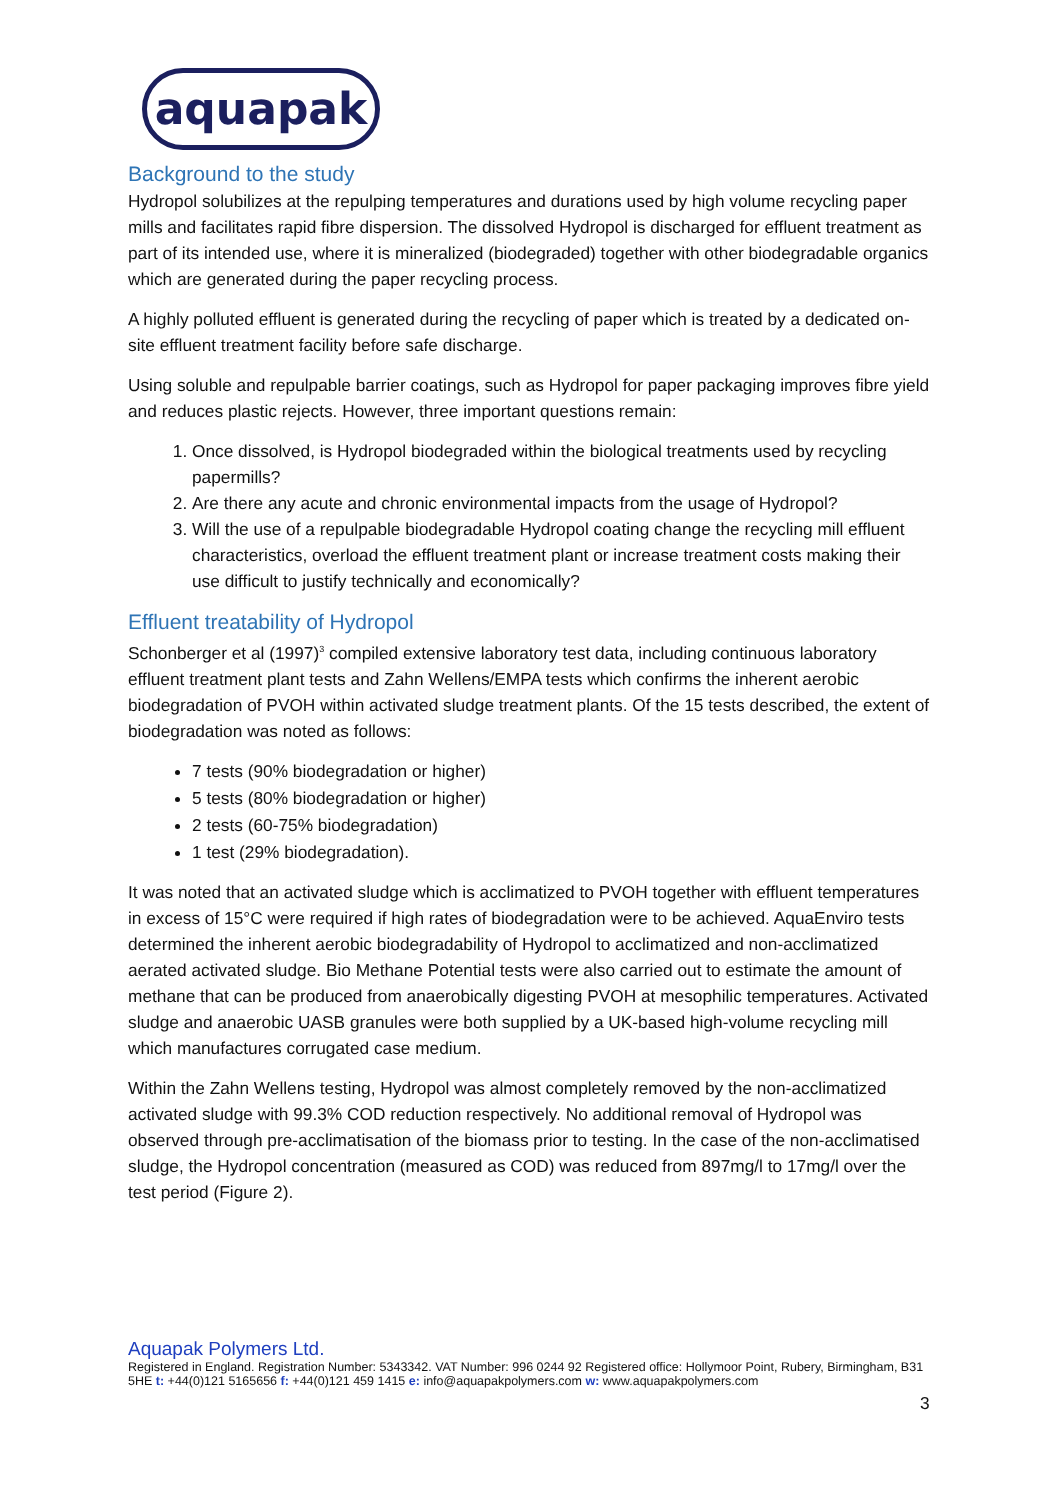aquapak
Background to the study
Hydropol solubilizes at the repulping temperatures and durations used by high volume recycling paper mills and facilitates rapid fibre dispersion. The dissolved Hydropol is discharged for effluent treatment as part of its intended use, where it is mineralized (biodegraded) together with other biodegradable organics which are generated during the paper recycling process.
A highly polluted effluent is generated during the recycling of paper which is treated by a dedicated on-site effluent treatment facility before safe discharge.
Using soluble and repulpable barrier coatings, such as Hydropol for paper packaging improves fibre yield and reduces plastic rejects. However, three important questions remain:
1. Once dissolved, is Hydropol biodegraded within the biological treatments used by recycling papermills?
2. Are there any acute and chronic environmental impacts from the usage of Hydropol?
3. Will the use of a repulpable biodegradable Hydropol coating change the recycling mill effluent characteristics, overload the effluent treatment plant or increase treatment costs making their use difficult to justify technically and economically?
Effluent treatability of Hydropol
Schonberger et al (1997)<sup>3</sup> compiled extensive laboratory test data, including continuous laboratory effluent treatment plant tests and Zahn Wellens/EMPA tests which confirms the inherent aerobic biodegradation of PVOH within activated sludge treatment plants. Of the 15 tests described, the extent of biodegradation was noted as follows:
7 tests (90% biodegradation or higher)
5 tests (80% biodegradation or higher)
2 tests (60-75% biodegradation)
1 test (29% biodegradation).
It was noted that an activated sludge which is acclimatized to PVOH together with effluent temperatures in excess of 15°C were required if high rates of biodegradation were to be achieved. AquaEnviro tests determined the inherent aerobic biodegradability of Hydropol to acclimatized and non-acclimatized aerated activated sludge. Bio Methane Potential tests were also carried out to estimate the amount of methane that can be produced from anaerobically digesting PVOH at mesophilic temperatures. Activated sludge and anaerobic UASB granules were both supplied by a UK-based high-volume recycling mill which manufactures corrugated case medium.
Within the Zahn Wellens testing, Hydropol was almost completely removed by the non-acclimatized activated sludge with 99.3% COD reduction respectively. No additional removal of Hydropol was observed through pre-acclimatisation of the biomass prior to testing. In the case of the non-acclimatised sludge, the Hydropol concentration (measured as COD) was reduced from 897mg/l to 17mg/l over the test period (Figure 2).
Aquapak Polymers Ltd.
Registered in England. Registration Number: 5343342. VAT Number: 996 0244 92 Registered office: Hollymoor Point, Rubery, Birmingham, B31 5HE t: +44(0)121 5165656 f: +44(0)121 459 1415 e: info@aquapakpolymers.com w: www.aquapakpolymers.com
3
◇ ◇ ◇ ◇
Exercise requirements: Would you copy each line above exactly as given, dropping any images?

Response:
aquapak
Background to the study
Hydropol solubilizes at the repulping temperatures and durations used by high volume recycling paper mills and facilitates rapid fibre dispersion. The dissolved Hydropol is discharged for effluent treatment as part of its intended use, where it is mineralized (biodegraded) together with other biodegradable organics which are generated during the paper recycling process.
A highly polluted effluent is generated during the recycling of paper which is treated by a dedicated on-site effluent treatment facility before safe discharge.
Using soluble and repulpable barrier coatings, such as Hydropol for paper packaging improves fibre yield and reduces plastic rejects. However, three important questions remain:
1. Once dissolved, is Hydropol biodegraded within the biological treatments used by recycling papermills?
2. Are there any acute and chronic environmental impacts from the usage of Hydropol?
3. Will the use of a repulpable biodegradable Hydropol coating change the recycling mill effluent characteristics, overload the effluent treatment plant or increase treatment costs making their use difficult to justify technically and economically?
Effluent treatability of Hydropol
Schonberger et al (1997)<sup>3</sup> compiled extensive laboratory test data, including continuous laboratory effluent treatment plant tests and Zahn Wellens/EMPA tests which confirms the inherent aerobic biodegradation of PVOH within activated sludge treatment plants. Of the 15 tests described, the extent of biodegradation was noted as follows:
7 tests (90% biodegradation or higher)
5 tests (80% biodegradation or higher)
2 tests (60-75% biodegradation)
1 test (29% biodegradation).
It was noted that an activated sludge which is acclimatized to PVOH together with effluent temperatures in excess of 15°C were required if high rates of biodegradation were to be achieved. AquaEnviro tests determined the inherent aerobic biodegradability of Hydropol to acclimatized and non-acclimatized aerated activated sludge. Bio Methane Potential tests were also carried out to estimate the amount of methane that can be produced from anaerobically digesting PVOH at mesophilic temperatures. Activated sludge and anaerobic UASB granules were both supplied by a UK-based high-volume recycling mill which manufactures corrugated case medium.
Within the Zahn Wellens testing, Hydropol was almost completely removed by the non-acclimatized activated sludge with 99.3% COD reduction respectively. No additional removal of Hydropol was observed through pre-acclimatisation of the biomass prior to testing. In the case of the non-acclimatised sludge, the Hydropol concentration (measured as COD) was reduced from 897mg/l to 17mg/l over the test period (Figure 2).
Aquapak Polymers Ltd.
Registered in England. Registration Number: 5343342. VAT Number: 996 0244 92 Registered office: Hollymoor Point, Rubery, Birmingham, B31 5HE t: +44(0)121 5165656 f: +44(0)121 459 1415 e: info@aquapakpolymers.com w: www.aquapakpolymers.com
3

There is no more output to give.